## WORK REQUEST
Please retype the listing below without a single change.

## SOURCE INFORMATION
=== Begin Enclosure ===

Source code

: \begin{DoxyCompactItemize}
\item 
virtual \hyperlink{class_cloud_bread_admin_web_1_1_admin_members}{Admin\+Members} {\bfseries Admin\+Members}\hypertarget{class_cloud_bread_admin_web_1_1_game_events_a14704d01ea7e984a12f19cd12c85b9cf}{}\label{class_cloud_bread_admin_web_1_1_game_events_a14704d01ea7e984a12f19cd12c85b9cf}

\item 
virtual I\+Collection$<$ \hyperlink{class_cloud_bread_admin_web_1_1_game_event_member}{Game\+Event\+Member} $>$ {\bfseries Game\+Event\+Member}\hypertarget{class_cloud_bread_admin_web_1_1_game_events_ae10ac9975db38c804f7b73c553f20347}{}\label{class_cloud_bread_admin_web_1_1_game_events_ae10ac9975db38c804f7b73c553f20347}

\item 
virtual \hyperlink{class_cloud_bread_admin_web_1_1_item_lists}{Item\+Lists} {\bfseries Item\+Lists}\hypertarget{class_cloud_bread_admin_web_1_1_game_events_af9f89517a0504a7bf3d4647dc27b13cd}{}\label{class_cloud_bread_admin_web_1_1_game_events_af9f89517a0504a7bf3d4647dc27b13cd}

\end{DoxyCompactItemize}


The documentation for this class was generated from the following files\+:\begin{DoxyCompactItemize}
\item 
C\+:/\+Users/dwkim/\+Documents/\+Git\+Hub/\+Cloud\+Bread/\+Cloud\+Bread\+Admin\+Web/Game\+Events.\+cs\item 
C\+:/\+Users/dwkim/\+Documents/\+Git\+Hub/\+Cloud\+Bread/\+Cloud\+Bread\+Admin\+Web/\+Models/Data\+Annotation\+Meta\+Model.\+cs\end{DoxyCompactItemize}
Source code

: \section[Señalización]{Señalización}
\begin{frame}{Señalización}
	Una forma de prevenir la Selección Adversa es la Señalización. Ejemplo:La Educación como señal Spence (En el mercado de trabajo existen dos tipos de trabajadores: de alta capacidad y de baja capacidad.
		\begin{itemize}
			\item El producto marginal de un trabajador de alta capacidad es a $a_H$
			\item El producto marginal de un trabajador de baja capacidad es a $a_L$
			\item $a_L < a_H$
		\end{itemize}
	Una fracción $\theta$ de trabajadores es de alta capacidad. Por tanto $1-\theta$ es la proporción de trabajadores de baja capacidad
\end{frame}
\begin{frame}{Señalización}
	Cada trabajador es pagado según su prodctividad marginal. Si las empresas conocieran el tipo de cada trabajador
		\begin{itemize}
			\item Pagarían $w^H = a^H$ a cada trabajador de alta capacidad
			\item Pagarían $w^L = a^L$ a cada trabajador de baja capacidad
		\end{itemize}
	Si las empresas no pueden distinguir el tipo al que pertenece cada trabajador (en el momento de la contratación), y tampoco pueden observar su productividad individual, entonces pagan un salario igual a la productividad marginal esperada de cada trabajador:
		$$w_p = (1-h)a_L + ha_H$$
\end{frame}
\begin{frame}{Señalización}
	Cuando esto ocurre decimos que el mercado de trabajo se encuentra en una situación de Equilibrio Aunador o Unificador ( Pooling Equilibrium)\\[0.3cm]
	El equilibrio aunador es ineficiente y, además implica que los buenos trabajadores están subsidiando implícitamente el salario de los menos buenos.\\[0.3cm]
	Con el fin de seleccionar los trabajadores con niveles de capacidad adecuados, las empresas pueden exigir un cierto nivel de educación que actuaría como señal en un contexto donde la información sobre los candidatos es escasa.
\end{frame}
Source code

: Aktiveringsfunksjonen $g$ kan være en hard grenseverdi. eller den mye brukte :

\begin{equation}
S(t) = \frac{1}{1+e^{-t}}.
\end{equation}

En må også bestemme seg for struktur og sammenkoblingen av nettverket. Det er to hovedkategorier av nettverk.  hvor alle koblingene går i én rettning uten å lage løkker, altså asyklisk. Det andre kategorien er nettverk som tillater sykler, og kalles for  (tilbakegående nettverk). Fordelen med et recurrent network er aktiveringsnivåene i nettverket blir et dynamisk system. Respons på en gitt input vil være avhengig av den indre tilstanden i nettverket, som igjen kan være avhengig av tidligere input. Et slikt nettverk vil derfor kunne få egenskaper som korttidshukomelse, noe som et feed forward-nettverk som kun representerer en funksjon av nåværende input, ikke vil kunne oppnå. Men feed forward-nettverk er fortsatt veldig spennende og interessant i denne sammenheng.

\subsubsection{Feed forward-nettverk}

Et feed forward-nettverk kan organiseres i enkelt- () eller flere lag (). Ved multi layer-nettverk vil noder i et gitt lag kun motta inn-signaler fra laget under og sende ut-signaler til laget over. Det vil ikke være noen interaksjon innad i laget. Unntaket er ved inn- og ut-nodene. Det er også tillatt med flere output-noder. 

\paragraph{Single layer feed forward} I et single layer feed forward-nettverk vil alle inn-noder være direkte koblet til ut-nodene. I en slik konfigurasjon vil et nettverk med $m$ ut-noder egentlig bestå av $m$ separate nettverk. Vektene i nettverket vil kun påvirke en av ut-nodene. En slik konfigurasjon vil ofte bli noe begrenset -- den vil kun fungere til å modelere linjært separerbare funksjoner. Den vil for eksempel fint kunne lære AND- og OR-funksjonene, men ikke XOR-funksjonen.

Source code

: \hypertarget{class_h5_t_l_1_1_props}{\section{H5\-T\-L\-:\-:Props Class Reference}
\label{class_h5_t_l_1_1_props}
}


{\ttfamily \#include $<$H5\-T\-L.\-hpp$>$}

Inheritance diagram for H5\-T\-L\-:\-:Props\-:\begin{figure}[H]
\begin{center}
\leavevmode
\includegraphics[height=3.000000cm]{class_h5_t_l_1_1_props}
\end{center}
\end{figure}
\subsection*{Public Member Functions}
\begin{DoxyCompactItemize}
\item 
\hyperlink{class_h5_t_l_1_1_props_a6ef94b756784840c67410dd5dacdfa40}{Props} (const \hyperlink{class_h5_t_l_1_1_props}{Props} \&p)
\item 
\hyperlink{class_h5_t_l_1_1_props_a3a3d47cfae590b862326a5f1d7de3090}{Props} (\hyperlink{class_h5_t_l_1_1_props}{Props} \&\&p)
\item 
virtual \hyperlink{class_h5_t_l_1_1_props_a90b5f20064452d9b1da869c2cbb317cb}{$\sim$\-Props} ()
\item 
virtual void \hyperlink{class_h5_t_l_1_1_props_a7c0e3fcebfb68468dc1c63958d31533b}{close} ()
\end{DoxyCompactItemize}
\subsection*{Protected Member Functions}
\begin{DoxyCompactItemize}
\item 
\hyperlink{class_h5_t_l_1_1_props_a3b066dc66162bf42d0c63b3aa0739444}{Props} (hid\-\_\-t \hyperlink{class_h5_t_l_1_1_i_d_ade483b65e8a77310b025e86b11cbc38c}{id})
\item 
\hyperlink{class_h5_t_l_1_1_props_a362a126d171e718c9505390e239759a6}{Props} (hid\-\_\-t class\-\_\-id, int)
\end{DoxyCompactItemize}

=== End Enclosure ===

## ANSWER FOR THIS EXERCISE
Source code

: \begin{DoxyCompactItemize}
\item 
virtual \hyperlink{class_cloud_bread_admin_web_1_1_admin_members}{Admin\+Members} {\bfseries Admin\+Members}\hypertarget{class_cloud_bread_admin_web_1_1_game_events_a14704d01ea7e984a12f19cd12c85b9cf}{}\label{class_cloud_bread_admin_web_1_1_game_events_a14704d01ea7e984a12f19cd12c85b9cf}

\item 
virtual I\+Collection$<$ \hyperlink{class_cloud_bread_admin_web_1_1_game_event_member}{Game\+Event\+Member} $>$ {\bfseries Game\+Event\+Member}\hypertarget{class_cloud_bread_admin_web_1_1_game_events_ae10ac9975db38c804f7b73c553f20347}{}\label{class_cloud_bread_admin_web_1_1_game_events_ae10ac9975db38c804f7b73c553f20347}

\item 
virtual \hyperlink{class_cloud_bread_admin_web_1_1_item_lists}{Item\+Lists} {\bfseries Item\+Lists}\hypertarget{class_cloud_bread_admin_web_1_1_game_events_af9f89517a0504a7bf3d4647dc27b13cd}{}\label{class_cloud_bread_admin_web_1_1_game_events_af9f89517a0504a7bf3d4647dc27b13cd}

\end{DoxyCompactItemize}


The documentation for this class was generated from the following files\+:\begin{DoxyCompactItemize}
\item 
C\+:/\+Users/dwkim/\+Documents/\+Git\+Hub/\+Cloud\+Bread/\+Cloud\+Bread\+Admin\+Web/Game\+Events.\+cs\item 
C\+:/\+Users/dwkim/\+Documents/\+Git\+Hub/\+Cloud\+Bread/\+Cloud\+Bread\+Admin\+Web/\+Models/Data\+Annotation\+Meta\+Model.\+cs\end{DoxyCompactItemize}
Source code

: \section[Señalización]{Señalización}
\begin{frame}{Señalización}
	Una forma de prevenir la Selección Adversa es la Señalización. Ejemplo:La Educación como señal Spence (En el mercado de trabajo existen dos tipos de trabajadores: de alta capacidad y de baja capacidad.
		\begin{itemize}
			\item El producto marginal de un trabajador de alta capacidad es a $a_H$
			\item El producto marginal de un trabajador de baja capacidad es a $a_L$
			\item $a_L < a_H$
		\end{itemize}
	Una fracción $\theta$ de trabajadores es de alta capacidad. Por tanto $1-\theta$ es la proporción de trabajadores de baja capacidad
\end{frame}
\begin{frame}{Señalización}
	Cada trabajador es pagado según su prodctividad marginal. Si las empresas conocieran el tipo de cada trabajador
		\begin{itemize}
			\item Pagarían $w^H = a^H$ a cada trabajador de alta capacidad
			\item Pagarían $w^L = a^L$ a cada trabajador de baja capacidad
		\end{itemize}
	Si las empresas no pueden distinguir el tipo al que pertenece cada trabajador (en el momento de la contratación), y tampoco pueden observar su productividad individual, entonces pagan un salario igual a la productividad marginal esperada de cada trabajador:
		$$w_p = (1-h)a_L + ha_H$$
\end{frame}
\begin{frame}{Señalización}
	Cuando esto ocurre decimos que el mercado de trabajo se encuentra en una situación de Equilibrio Aunador o Unificador ( Pooling Equilibrium)\\[0.3cm]
	El equilibrio aunador es ineficiente y, además implica que los buenos trabajadores están subsidiando implícitamente el salario de los menos buenos.\\[0.3cm]
	Con el fin de seleccionar los trabajadores con niveles de capacidad adecuados, las empresas pueden exigir un cierto nivel de educación que actuaría como señal en un contexto donde la información sobre los candidatos es escasa.
\end{frame}
Source code

: Aktiveringsfunksjonen $g$ kan være en hard grenseverdi. eller den mye brukte :

\begin{equation}
S(t) = \frac{1}{1+e^{-t}}.
\end{equation}

En må også bestemme seg for struktur og sammenkoblingen av nettverket. Det er to hovedkategorier av nettverk.  hvor alle koblingene går i én rettning uten å lage løkker, altså asyklisk. Det andre kategorien er nettverk som tillater sykler, og kalles for  (tilbakegående nettverk). Fordelen med et recurrent network er aktiveringsnivåene i nettverket blir et dynamisk system. Respons på en gitt input vil være avhengig av den indre tilstanden i nettverket, som igjen kan være avhengig av tidligere input. Et slikt nettverk vil derfor kunne få egenskaper som korttidshukomelse, noe som et feed forward-nettverk som kun representerer en funksjon av nåværende input, ikke vil kunne oppnå. Men feed forward-nettverk er fortsatt veldig spennende og interessant i denne sammenheng.

\subsubsection{Feed forward-nettverk}

Et feed forward-nettverk kan organiseres i enkelt- () eller flere lag (). Ved multi layer-nettverk vil noder i et gitt lag kun motta inn-signaler fra laget under og sende ut-signaler til laget over. Det vil ikke være noen interaksjon innad i laget. Unntaket er ved inn- og ut-nodene. Det er også tillatt med flere output-noder. 

\paragraph{Single layer feed forward} I et single layer feed forward-nettverk vil alle inn-noder være direkte koblet til ut-nodene. I en slik konfigurasjon vil et nettverk med $m$ ut-noder egentlig bestå av $m$ separate nettverk. Vektene i nettverket vil kun påvirke en av ut-nodene. En slik konfigurasjon vil ofte bli noe begrenset -- den vil kun fungere til å modelere linjært separerbare funksjoner. Den vil for eksempel fint kunne lære AND- og OR-funksjonene, men ikke XOR-funksjonen.

Source code

: \hypertarget{class_h5_t_l_1_1_props}{\section{H5\-T\-L\-:\-:Props Class Reference}
\label{class_h5_t_l_1_1_props}
}


{\ttfamily \#include $<$H5\-T\-L.\-hpp$>$}

Inheritance diagram for H5\-T\-L\-:\-:Props\-:\begin{figure}[H]
\begin{center}
\leavevmode
\includegraphics[height=3.000000cm]{class_h5_t_l_1_1_props}
\end{center}
\end{figure}
\subsection*{Public Member Functions}
\begin{DoxyCompactItemize}
\item 
\hyperlink{class_h5_t_l_1_1_props_a6ef94b756784840c67410dd5dacdfa40}{Props} (const \hyperlink{class_h5_t_l_1_1_props}{Props} \&p)
\item 
\hyperlink{class_h5_t_l_1_1_props_a3a3d47cfae590b862326a5f1d7de3090}{Props} (\hyperlink{class_h5_t_l_1_1_props}{Props} \&\&p)
\item 
virtual \hyperlink{class_h5_t_l_1_1_props_a90b5f20064452d9b1da869c2cbb317cb}{$\sim$\-Props} ()
\item 
virtual void \hyperlink{class_h5_t_l_1_1_props_a7c0e3fcebfb68468dc1c63958d31533b}{close} ()
\end{DoxyCompactItemize}
\subsection*{Protected Member Functions}
\begin{DoxyCompactItemize}
\item 
\hyperlink{class_h5_t_l_1_1_props_a3b066dc66162bf42d0c63b3aa0739444}{Props} (hid\-\_\-t \hyperlink{class_h5_t_l_1_1_i_d_ade483b65e8a77310b025e86b11cbc38c}{id})
\item 
\hyperlink{class_h5_t_l_1_1_props_a362a126d171e718c9505390e239759a6}{Props} (hid\-\_\-t class\-\_\-id, int)
\end{DoxyCompactItemize}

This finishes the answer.